- EXERCISE GOAL -
Take the listing below and print exactly the lines starting at the line containing "Trott, S., &" and ending at the line containing "abandon neutral models.", both ends included, and no others.

- INFORMATION GIVEN -

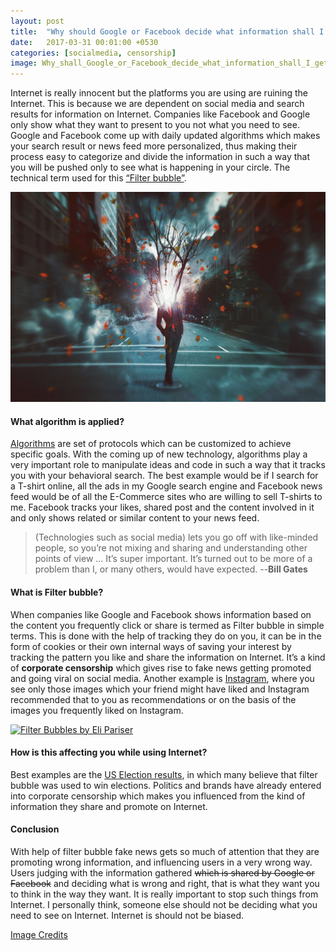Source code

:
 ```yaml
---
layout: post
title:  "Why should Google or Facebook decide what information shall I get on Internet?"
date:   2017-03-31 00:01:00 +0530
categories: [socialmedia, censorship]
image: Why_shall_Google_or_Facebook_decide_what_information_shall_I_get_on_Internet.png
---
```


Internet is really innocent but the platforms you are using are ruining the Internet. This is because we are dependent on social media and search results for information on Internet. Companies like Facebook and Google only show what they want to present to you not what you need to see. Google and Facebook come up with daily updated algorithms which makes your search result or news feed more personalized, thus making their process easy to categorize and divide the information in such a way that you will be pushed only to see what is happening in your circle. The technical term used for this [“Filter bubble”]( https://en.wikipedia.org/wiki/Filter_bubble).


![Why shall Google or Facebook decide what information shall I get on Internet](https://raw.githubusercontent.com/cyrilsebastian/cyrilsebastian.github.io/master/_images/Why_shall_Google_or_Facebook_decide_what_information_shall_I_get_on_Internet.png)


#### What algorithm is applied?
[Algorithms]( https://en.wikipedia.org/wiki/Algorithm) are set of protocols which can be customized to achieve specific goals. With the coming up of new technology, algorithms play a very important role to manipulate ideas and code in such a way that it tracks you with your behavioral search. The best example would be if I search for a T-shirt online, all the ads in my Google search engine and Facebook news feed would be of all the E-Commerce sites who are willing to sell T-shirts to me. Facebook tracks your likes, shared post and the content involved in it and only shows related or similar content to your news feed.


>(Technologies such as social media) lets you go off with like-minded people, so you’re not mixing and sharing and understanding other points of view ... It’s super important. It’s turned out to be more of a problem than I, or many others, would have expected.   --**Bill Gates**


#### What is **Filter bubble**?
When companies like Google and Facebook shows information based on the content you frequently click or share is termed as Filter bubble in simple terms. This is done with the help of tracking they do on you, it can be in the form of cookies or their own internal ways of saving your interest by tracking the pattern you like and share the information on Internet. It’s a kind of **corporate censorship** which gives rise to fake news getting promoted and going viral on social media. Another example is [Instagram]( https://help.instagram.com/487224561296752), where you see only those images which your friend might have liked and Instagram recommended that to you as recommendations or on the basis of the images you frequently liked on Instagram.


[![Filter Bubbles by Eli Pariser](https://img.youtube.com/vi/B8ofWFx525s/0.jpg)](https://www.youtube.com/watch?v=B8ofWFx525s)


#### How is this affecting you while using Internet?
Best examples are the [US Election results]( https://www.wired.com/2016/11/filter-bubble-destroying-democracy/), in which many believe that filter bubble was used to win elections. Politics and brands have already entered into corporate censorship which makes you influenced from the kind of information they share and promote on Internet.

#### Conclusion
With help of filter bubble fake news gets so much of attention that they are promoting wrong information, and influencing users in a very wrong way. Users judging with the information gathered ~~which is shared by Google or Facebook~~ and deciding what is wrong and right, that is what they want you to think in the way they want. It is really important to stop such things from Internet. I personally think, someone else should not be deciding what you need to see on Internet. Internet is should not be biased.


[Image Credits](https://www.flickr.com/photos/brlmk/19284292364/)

--

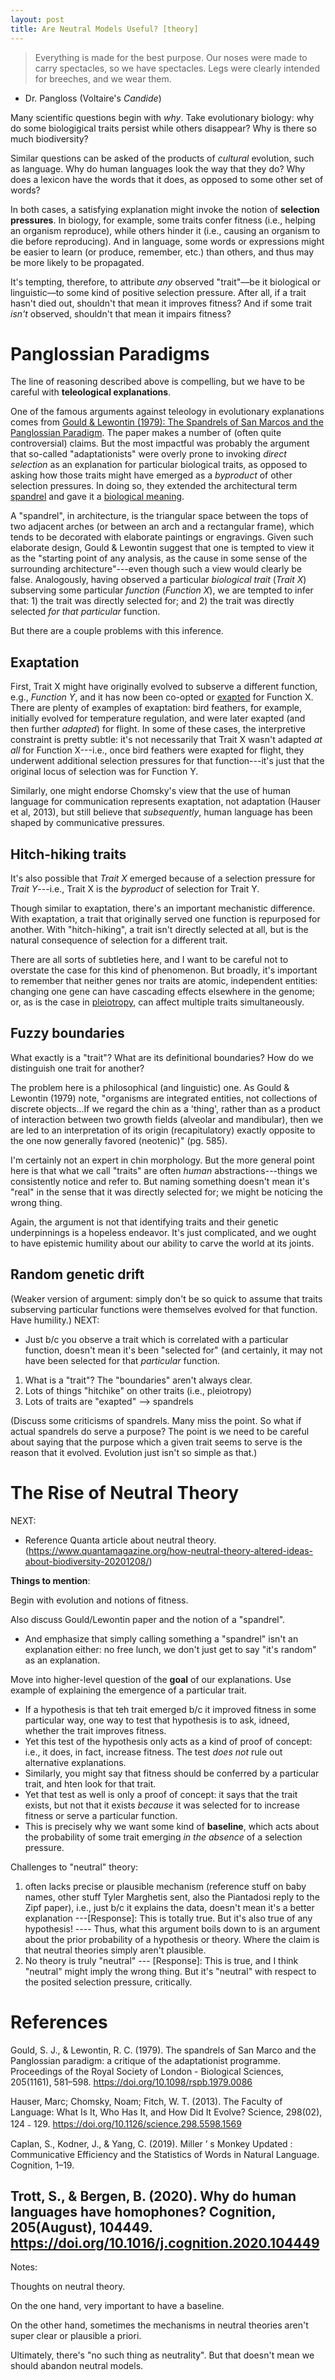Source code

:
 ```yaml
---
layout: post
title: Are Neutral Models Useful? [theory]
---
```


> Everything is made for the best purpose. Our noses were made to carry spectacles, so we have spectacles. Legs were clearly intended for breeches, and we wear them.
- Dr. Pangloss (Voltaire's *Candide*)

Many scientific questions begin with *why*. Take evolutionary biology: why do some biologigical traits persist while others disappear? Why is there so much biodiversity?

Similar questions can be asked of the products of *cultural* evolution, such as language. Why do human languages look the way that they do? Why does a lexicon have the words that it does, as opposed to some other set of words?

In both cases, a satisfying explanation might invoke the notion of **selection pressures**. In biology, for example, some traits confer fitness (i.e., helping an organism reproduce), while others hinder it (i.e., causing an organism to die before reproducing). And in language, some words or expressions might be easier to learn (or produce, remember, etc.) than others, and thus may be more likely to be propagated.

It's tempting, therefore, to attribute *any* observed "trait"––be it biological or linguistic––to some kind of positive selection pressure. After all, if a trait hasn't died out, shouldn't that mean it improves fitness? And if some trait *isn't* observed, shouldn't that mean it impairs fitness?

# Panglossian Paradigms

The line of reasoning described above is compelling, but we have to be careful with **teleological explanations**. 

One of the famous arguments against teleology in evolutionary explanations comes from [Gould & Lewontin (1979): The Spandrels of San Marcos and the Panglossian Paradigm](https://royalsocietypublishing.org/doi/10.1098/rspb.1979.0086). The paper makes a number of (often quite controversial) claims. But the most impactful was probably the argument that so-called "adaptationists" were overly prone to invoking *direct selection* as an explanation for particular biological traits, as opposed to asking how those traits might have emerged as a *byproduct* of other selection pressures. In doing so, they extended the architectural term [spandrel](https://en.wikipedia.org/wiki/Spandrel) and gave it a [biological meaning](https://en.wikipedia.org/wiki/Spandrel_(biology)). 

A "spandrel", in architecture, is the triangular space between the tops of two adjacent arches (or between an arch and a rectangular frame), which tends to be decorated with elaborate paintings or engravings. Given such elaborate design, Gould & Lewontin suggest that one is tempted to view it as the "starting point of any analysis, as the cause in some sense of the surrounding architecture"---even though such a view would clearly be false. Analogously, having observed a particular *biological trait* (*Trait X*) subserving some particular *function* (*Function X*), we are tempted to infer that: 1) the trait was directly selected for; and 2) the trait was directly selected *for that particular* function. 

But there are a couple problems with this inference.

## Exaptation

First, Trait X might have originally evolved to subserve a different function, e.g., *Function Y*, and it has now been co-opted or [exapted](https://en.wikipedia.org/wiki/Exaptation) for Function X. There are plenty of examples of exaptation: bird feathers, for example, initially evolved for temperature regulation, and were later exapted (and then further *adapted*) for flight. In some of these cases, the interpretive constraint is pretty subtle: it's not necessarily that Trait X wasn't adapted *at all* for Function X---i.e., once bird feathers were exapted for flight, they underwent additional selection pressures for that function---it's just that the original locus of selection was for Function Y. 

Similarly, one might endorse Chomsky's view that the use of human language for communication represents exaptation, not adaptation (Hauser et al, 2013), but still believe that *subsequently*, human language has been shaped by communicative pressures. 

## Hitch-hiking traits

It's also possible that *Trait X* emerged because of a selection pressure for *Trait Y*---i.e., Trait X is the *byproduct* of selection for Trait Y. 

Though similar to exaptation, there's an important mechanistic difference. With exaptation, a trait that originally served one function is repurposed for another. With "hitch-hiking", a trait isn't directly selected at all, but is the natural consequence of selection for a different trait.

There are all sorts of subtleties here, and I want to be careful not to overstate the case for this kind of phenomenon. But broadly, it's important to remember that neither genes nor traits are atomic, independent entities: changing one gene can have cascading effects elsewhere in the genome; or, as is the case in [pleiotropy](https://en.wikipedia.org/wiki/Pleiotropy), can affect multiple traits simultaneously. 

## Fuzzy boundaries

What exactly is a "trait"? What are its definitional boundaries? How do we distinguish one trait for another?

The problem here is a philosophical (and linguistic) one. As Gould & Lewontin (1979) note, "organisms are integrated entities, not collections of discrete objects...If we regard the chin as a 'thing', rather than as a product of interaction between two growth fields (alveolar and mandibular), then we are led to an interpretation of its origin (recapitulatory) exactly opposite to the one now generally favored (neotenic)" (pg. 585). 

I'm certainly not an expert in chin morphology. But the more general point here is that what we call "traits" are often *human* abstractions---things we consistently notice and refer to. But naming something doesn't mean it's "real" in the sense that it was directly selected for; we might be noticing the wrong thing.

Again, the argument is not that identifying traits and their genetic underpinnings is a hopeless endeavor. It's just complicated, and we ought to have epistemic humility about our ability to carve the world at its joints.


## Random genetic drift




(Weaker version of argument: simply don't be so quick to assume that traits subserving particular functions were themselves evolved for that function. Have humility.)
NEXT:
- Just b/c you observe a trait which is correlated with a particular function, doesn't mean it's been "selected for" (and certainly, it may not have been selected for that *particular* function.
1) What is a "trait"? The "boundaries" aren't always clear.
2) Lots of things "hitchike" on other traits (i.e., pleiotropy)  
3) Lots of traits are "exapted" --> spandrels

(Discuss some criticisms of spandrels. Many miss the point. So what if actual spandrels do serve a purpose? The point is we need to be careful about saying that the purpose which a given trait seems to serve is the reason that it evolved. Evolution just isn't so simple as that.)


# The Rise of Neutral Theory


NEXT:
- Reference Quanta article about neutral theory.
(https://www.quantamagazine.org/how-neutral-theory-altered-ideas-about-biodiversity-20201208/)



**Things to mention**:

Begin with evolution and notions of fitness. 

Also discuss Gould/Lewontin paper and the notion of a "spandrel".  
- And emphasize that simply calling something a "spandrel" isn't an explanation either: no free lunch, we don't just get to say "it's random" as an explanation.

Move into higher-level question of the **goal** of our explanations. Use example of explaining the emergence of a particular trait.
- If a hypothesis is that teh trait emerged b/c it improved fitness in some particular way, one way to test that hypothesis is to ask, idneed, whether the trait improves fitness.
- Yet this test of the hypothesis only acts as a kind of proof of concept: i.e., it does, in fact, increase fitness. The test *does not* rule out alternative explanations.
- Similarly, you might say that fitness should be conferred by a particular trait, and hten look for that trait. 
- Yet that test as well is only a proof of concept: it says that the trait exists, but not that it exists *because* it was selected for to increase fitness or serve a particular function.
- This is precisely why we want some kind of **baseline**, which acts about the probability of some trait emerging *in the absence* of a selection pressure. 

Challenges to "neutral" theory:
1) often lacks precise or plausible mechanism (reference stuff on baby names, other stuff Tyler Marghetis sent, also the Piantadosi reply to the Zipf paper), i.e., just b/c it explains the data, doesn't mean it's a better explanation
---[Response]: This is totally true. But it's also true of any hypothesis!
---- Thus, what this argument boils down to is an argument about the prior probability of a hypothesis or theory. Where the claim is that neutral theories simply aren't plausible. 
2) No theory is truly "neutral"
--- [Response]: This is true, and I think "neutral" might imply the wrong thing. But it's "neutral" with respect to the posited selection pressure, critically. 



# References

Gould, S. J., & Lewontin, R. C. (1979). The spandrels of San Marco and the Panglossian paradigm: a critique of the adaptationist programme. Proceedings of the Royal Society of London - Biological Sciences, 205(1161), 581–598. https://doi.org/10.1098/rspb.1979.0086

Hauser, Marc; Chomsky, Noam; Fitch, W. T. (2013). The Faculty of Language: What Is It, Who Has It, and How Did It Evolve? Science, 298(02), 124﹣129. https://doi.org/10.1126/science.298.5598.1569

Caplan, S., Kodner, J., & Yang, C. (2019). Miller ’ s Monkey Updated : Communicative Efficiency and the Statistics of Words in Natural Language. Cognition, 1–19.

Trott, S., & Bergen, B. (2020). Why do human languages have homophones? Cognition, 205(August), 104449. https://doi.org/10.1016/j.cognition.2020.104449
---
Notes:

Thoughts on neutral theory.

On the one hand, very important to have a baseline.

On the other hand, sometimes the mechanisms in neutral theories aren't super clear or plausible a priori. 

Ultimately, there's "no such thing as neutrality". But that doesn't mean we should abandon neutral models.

- EXERCISE SOLUTION -
Trott, S., & Bergen, B. (2020). Why do human languages have homophones? Cognition, 205(August), 104449. https://doi.org/10.1016/j.cognition.2020.104449
---
Notes:

Thoughts on neutral theory.

On the one hand, very important to have a baseline.

On the other hand, sometimes the mechanisms in neutral theories aren't super clear or plausible a priori. 

Ultimately, there's "no such thing as neutrality". But that doesn't mean we should abandon neutral models.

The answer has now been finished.